#### [Task requirements]
Among the entries below, find the line with "0 342V196L98 134Z", then quote it and each following line up to and including the line with "M865 182 868 260 925 666", and nothing else.

******

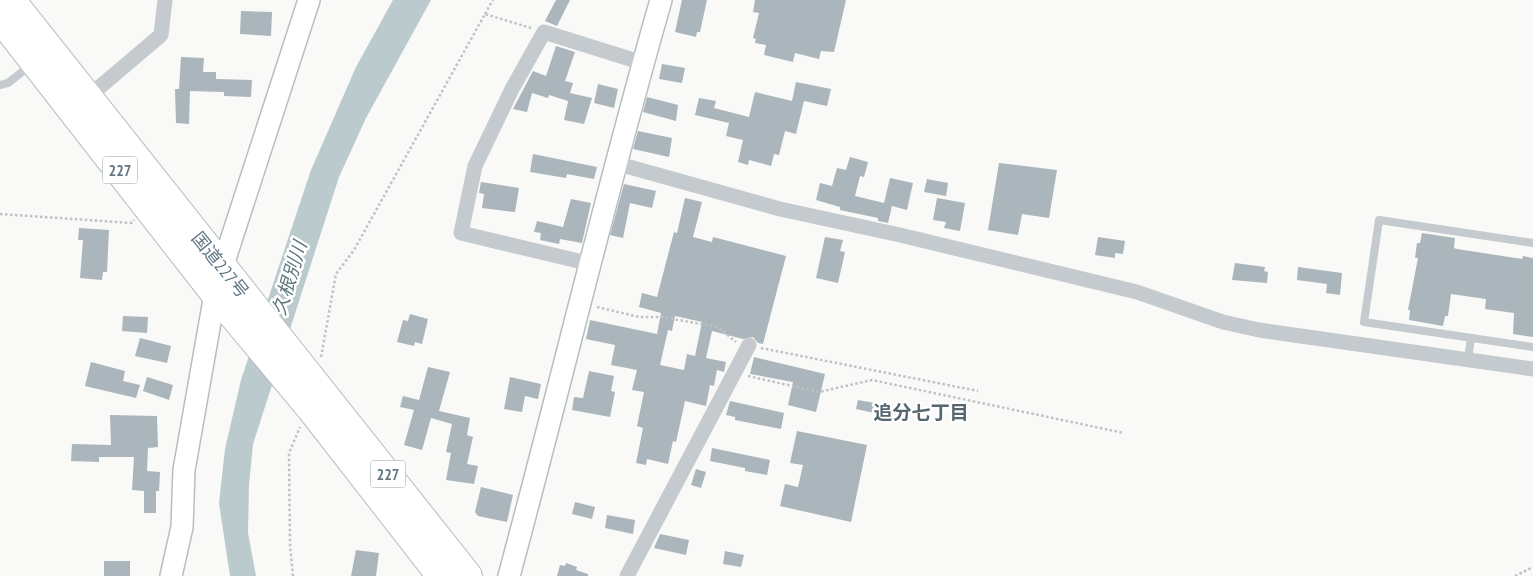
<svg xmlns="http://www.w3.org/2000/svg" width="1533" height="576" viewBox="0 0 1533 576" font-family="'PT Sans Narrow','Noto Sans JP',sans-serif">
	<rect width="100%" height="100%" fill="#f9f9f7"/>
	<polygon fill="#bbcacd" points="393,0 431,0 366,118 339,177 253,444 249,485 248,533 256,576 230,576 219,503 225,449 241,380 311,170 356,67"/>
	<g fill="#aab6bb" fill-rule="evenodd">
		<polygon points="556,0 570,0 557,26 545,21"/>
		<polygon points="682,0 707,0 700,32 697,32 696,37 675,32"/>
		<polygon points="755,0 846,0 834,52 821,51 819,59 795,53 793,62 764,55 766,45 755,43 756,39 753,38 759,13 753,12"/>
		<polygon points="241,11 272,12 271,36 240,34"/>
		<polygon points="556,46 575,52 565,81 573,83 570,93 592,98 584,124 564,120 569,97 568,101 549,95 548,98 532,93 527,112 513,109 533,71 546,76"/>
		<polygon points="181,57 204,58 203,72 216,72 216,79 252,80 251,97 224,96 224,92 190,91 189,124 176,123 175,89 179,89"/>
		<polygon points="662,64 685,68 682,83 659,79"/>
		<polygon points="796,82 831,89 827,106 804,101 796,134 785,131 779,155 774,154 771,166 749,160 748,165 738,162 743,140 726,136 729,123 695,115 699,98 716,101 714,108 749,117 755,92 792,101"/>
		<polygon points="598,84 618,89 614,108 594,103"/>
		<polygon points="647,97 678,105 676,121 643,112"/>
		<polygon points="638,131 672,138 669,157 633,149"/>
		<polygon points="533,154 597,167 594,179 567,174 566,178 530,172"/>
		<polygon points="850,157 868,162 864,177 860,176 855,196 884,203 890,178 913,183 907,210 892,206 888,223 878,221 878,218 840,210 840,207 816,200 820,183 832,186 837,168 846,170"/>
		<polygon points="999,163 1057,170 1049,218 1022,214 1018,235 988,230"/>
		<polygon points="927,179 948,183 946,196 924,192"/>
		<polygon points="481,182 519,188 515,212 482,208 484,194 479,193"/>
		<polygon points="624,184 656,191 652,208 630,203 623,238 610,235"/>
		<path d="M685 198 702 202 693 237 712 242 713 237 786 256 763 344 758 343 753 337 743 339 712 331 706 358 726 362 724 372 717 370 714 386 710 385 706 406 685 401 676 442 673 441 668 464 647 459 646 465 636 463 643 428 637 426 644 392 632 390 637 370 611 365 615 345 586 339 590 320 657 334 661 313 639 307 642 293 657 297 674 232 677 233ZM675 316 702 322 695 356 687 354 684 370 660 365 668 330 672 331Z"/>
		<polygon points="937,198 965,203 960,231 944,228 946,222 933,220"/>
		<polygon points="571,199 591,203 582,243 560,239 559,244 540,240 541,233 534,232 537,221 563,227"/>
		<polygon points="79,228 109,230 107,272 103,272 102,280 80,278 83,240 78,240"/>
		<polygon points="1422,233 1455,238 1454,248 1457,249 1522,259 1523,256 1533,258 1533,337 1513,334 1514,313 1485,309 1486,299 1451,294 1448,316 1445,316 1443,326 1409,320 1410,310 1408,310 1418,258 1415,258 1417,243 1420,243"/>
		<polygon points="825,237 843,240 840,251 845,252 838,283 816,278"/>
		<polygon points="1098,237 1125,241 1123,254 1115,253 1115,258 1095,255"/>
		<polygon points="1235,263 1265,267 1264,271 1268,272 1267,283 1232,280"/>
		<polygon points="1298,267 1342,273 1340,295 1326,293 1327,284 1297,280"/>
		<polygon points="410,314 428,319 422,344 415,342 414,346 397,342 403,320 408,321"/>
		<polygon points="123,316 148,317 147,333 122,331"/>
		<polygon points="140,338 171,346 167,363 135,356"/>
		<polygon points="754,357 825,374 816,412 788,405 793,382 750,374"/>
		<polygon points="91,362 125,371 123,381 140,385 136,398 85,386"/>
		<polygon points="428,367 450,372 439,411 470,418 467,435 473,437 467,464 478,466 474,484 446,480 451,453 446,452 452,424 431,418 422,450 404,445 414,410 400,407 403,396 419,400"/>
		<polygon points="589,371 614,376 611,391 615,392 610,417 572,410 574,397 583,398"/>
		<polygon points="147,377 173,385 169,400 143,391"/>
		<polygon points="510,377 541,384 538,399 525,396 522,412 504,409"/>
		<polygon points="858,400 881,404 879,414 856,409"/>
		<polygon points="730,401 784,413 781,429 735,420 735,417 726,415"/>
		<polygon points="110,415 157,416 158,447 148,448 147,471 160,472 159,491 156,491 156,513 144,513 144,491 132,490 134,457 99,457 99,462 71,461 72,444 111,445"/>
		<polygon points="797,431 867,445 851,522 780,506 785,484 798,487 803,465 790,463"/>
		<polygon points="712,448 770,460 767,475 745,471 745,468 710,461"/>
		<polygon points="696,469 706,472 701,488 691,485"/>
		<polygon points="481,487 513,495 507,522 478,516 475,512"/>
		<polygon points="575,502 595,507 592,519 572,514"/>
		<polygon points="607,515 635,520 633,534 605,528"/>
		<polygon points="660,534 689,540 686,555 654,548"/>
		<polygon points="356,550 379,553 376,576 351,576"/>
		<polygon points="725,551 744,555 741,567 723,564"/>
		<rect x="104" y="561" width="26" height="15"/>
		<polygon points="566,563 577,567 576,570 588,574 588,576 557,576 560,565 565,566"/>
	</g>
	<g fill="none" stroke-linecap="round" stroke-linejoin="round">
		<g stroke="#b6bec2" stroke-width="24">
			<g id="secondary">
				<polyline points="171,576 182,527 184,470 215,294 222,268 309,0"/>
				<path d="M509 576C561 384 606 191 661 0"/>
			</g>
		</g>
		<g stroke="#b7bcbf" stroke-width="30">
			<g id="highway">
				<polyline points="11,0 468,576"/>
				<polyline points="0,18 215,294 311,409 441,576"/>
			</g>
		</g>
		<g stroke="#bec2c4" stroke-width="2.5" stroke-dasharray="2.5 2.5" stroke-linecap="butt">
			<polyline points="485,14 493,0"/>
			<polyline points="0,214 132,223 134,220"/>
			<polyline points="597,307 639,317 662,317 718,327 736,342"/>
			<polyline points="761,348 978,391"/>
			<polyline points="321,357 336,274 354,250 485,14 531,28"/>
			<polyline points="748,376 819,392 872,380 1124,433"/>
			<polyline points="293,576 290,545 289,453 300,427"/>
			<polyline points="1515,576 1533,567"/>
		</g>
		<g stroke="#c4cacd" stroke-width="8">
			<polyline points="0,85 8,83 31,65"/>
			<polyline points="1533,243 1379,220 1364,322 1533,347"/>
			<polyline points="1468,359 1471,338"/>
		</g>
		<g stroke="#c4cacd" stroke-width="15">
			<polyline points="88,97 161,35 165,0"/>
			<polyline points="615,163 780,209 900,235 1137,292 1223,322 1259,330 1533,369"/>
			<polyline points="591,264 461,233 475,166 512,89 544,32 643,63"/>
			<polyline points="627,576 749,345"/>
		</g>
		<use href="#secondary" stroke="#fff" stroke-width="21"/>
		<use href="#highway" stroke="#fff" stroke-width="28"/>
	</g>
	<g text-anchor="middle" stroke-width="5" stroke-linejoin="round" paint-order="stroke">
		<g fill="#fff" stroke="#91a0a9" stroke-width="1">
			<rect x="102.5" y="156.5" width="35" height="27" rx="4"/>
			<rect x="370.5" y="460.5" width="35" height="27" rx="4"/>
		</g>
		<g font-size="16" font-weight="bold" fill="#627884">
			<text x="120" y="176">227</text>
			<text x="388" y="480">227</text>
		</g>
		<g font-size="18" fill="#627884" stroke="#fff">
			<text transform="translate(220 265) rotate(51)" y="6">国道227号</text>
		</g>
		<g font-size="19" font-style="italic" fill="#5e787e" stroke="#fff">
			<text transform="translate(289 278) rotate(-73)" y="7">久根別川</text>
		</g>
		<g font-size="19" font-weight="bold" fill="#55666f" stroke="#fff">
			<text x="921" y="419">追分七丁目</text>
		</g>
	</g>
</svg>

******

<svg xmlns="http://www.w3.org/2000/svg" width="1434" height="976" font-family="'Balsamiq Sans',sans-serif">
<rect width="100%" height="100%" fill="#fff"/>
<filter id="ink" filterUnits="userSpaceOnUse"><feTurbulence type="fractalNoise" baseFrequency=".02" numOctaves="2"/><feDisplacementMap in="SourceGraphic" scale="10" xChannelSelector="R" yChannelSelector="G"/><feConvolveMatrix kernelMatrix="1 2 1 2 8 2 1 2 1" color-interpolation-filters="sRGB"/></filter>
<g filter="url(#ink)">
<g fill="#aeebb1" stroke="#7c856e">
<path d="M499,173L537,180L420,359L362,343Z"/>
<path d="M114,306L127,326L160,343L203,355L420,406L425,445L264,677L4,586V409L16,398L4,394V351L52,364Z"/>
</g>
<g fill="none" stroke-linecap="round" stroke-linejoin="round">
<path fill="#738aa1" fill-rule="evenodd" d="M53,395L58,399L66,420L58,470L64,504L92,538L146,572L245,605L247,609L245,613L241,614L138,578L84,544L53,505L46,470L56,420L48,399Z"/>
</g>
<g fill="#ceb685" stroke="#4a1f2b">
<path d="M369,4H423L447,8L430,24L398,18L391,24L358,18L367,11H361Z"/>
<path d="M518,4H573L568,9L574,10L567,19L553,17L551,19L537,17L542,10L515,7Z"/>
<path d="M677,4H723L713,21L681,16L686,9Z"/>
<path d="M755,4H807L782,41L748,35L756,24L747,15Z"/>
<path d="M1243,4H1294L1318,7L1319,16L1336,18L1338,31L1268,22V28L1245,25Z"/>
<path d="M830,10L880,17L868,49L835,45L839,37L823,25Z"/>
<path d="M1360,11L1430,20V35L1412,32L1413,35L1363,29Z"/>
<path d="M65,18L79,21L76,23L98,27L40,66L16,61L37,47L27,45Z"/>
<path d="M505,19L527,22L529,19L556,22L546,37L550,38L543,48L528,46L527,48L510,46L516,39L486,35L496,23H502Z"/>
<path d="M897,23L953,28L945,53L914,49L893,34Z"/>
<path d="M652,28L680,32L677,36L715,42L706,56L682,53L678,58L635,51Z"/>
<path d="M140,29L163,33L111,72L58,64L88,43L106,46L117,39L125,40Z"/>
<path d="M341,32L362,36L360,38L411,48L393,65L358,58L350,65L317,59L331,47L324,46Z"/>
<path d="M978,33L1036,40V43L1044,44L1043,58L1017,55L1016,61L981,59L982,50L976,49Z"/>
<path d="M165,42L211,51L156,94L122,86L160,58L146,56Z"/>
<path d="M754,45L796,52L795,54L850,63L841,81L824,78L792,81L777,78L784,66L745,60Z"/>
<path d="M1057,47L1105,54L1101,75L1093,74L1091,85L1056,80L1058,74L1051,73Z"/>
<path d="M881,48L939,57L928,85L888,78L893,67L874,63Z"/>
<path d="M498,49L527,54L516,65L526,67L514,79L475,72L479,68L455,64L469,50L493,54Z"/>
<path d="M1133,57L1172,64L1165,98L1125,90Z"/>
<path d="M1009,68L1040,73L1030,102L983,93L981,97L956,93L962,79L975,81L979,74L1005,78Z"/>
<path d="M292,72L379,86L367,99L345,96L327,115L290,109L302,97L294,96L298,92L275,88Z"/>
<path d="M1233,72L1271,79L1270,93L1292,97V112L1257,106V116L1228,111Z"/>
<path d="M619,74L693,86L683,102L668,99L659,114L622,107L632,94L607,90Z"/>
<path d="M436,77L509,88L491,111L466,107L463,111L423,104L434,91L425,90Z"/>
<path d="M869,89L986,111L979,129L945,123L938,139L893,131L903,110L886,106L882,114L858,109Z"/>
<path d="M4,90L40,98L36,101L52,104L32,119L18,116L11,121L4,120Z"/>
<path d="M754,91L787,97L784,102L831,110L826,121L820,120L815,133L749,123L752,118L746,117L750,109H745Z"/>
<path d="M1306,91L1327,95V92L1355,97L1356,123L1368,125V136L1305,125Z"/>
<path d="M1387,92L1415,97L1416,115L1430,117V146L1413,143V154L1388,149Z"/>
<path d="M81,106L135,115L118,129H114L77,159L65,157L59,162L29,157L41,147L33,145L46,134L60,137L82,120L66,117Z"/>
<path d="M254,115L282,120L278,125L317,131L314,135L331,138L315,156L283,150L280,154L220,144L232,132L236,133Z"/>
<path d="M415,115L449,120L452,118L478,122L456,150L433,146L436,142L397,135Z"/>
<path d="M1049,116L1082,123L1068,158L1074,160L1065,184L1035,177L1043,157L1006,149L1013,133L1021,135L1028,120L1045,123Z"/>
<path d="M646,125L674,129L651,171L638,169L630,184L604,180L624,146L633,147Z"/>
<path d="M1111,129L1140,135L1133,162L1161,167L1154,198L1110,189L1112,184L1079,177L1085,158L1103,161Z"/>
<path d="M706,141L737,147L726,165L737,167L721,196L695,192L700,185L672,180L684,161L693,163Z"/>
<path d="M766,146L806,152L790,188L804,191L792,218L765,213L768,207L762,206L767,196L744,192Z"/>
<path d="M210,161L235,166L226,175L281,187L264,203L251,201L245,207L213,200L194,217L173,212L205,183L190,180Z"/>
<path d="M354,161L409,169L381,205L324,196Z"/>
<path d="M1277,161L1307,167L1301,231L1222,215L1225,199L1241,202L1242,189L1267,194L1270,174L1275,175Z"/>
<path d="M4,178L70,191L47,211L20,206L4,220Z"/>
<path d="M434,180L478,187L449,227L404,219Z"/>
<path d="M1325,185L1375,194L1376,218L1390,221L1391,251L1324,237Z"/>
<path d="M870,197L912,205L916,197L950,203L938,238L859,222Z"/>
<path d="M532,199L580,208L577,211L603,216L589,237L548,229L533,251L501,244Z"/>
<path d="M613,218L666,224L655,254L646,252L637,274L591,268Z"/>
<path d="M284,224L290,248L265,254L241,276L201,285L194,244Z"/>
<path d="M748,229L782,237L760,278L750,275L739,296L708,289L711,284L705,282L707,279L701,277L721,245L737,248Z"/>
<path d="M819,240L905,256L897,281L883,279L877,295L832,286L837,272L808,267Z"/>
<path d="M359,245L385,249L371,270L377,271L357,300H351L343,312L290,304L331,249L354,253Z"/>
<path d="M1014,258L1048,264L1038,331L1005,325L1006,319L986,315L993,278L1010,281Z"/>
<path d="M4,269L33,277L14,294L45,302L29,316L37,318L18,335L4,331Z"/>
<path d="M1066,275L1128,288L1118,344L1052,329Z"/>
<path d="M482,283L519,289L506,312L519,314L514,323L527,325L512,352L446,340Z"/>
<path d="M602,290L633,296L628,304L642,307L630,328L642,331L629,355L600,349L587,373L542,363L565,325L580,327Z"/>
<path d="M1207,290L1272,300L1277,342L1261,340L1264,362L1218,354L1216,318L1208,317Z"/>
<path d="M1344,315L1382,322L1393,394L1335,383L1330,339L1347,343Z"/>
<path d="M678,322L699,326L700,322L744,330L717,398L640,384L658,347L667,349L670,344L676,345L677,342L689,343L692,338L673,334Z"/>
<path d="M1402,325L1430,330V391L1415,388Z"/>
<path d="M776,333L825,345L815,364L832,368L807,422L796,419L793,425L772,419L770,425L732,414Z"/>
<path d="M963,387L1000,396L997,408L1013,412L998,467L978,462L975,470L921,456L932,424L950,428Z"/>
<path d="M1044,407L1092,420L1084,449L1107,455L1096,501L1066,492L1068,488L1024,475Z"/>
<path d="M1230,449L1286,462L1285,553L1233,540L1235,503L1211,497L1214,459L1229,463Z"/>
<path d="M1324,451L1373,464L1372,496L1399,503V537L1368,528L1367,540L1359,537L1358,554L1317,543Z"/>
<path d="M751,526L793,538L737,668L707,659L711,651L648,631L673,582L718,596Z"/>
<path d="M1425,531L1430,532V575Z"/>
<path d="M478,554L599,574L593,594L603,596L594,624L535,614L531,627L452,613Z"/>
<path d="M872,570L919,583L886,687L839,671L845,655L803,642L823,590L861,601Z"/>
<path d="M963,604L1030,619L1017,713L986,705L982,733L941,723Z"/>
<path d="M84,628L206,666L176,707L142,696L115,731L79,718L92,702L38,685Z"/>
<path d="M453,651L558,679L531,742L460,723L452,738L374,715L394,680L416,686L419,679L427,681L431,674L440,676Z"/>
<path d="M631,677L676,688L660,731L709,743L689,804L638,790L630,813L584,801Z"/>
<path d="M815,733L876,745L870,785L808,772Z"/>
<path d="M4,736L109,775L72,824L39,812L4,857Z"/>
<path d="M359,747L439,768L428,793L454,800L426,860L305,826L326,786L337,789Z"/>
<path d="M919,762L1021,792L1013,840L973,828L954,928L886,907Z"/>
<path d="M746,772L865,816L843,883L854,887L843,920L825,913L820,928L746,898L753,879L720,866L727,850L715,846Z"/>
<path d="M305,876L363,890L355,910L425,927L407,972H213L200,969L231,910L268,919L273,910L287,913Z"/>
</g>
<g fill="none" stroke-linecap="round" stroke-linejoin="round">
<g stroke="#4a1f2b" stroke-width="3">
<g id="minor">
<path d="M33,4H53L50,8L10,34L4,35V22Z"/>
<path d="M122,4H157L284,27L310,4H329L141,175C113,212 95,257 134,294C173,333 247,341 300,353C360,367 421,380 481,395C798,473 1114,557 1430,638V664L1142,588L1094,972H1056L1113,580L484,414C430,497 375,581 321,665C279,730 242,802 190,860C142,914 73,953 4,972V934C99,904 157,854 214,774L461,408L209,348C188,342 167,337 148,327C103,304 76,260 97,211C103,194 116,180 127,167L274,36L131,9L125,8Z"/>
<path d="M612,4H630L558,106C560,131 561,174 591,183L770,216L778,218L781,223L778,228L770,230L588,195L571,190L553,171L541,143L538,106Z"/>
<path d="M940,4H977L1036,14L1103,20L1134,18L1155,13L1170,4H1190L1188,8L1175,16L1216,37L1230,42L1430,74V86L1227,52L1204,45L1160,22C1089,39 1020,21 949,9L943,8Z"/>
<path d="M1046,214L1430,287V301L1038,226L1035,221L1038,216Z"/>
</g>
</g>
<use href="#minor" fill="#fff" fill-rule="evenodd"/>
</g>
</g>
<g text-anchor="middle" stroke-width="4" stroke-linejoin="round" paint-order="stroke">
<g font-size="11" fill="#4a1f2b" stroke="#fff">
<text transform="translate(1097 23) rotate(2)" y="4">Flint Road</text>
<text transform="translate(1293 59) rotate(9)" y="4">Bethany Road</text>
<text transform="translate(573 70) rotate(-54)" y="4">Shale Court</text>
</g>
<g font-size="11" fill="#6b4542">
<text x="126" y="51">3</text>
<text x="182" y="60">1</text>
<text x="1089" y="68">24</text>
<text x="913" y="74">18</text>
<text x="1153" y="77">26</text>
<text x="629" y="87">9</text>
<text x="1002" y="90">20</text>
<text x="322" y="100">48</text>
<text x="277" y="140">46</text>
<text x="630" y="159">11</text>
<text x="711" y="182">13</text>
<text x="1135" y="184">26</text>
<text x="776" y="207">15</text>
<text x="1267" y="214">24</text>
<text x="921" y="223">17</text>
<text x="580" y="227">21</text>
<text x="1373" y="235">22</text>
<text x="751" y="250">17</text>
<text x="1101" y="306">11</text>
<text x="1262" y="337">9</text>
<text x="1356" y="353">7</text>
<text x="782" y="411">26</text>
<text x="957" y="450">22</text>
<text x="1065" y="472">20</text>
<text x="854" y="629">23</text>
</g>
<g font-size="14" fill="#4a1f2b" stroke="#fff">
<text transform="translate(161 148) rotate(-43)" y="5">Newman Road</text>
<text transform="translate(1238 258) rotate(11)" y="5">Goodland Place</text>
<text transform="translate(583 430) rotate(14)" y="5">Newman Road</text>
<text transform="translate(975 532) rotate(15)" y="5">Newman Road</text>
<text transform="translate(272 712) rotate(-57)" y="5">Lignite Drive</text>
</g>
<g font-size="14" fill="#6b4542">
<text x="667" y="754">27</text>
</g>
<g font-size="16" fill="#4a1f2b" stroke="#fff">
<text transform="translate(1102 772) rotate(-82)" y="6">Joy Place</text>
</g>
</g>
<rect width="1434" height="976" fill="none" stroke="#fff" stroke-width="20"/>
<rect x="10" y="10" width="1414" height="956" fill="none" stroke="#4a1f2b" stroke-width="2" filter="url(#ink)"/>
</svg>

******

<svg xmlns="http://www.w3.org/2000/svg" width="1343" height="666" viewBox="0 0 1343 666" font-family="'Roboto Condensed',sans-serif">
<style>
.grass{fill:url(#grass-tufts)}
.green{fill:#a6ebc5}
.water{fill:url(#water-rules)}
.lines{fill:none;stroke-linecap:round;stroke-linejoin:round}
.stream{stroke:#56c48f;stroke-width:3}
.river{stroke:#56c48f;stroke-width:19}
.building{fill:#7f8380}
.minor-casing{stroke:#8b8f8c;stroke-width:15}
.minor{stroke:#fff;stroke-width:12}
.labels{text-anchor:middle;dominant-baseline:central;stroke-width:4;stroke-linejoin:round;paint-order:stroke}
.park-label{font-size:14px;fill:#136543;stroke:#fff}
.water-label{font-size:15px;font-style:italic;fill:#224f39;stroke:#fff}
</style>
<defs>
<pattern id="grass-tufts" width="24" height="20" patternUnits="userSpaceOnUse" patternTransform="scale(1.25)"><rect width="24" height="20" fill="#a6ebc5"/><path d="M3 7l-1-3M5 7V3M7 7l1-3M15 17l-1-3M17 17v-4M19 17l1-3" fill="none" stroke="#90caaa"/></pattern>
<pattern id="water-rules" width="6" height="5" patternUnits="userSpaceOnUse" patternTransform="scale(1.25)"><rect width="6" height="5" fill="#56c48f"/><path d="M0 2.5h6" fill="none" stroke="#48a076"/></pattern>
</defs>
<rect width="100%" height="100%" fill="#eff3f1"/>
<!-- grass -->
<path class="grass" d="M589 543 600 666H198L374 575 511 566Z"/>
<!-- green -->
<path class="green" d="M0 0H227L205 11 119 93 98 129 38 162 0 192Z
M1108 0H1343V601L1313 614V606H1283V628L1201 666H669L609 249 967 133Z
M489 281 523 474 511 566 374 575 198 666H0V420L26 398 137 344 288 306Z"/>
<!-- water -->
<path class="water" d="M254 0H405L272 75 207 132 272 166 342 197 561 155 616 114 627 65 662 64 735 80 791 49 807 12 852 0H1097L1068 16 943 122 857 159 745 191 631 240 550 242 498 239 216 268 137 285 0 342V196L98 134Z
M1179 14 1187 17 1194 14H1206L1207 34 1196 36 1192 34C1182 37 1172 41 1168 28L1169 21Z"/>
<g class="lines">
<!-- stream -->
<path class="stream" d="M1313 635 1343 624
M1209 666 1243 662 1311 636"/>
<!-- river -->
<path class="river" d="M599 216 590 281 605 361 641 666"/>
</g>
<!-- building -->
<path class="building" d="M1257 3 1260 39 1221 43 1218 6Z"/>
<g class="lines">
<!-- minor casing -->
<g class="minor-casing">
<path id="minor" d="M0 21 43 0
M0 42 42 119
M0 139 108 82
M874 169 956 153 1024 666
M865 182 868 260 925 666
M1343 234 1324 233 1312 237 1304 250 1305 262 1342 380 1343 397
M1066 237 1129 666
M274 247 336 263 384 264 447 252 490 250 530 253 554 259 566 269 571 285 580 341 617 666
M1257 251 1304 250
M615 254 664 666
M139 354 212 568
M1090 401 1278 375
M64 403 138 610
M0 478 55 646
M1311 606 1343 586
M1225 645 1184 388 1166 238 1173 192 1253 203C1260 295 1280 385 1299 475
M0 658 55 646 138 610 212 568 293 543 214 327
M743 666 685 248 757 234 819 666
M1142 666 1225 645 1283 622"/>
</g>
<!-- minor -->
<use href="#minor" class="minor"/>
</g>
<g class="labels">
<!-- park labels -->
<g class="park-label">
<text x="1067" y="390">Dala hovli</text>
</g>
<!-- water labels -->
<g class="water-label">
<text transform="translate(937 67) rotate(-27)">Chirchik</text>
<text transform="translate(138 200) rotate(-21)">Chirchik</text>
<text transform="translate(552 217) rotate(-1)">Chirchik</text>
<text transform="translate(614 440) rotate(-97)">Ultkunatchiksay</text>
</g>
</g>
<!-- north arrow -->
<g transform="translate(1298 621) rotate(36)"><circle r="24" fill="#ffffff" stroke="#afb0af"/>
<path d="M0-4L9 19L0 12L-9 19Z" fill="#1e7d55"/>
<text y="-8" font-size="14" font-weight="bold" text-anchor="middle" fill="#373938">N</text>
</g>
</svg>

******

#### [Answer for the task]
<path class="water" d="M254 0H405L272 75 207 132 272 166 342 197 561 155 616 114 627 65 662 64 735 80 791 49 807 12 852 0H1097L1068 16 943 122 857 159 745 191 631 240 550 242 498 239 216 268 137 285 0 342V196L98 134Z
M1179 14 1187 17 1194 14H1206L1207 34 1196 36 1192 34C1182 37 1172 41 1168 28L1169 21Z"/>
<g class="lines">
<!-- stream -->
<path class="stream" d="M1313 635 1343 624
M1209 666 1243 662 1311 636"/>
<!-- river -->
<path class="river" d="M599 216 590 281 605 361 641 666"/>
</g>
<!-- building -->
<path class="building" d="M1257 3 1260 39 1221 43 1218 6Z"/>
<g class="lines">
<!-- minor casing -->
<g class="minor-casing">
<path id="minor" d="M0 21 43 0
M0 42 42 119
M0 139 108 82
M874 169 956 153 1024 666
M865 182 868 260 925 666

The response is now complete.